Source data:
━━━━━━

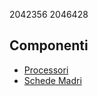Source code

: 2042356
2046428

## Componenti
- [Processori](./componenti/processori.md)
- [Schede Madri](./componenti/schede_madri.md)
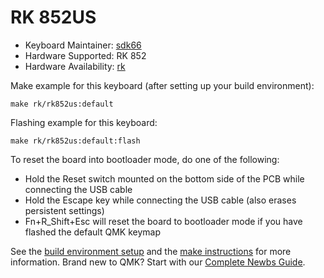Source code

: # RK 852US

* Keyboard Maintainer: [sdk66](https://github.com/sdk66)
* Hardware Supported: RK 852
* Hardware Availability: [rk](http://www.rkgaming.com)

Make example for this keyboard (after setting up your build environment):

    make rk/rk852us:default
        
Flashing example for this keyboard:

    make rk/rk852us:default:flash

To reset the board into bootloader mode, do one of the following:

* Hold the Reset switch mounted on the bottom side of the PCB while connecting the USB cable
* Hold the Escape key while connecting the USB cable (also erases persistent settings)
* Fn+R_Shift+Esc will reset the board to bootloader mode if you have flashed the default QMK keymap

See the [build environment setup](https://docs.qmk.fm/#/getting_started_build_tools) and the [make instructions](https://docs.qmk.fm/#/getting_started_make_guide) for more information. Brand new to QMK? Start with our [Complete Newbs Guide](https://docs.qmk.fm/#/newbs).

━━━━━━

### Goal of the exercise
Each line of the data that holds the word "example" should be copied.

### Output of the exercise
Make example for this keyboard (after setting up your build environment):
Flashing example for this keyboard:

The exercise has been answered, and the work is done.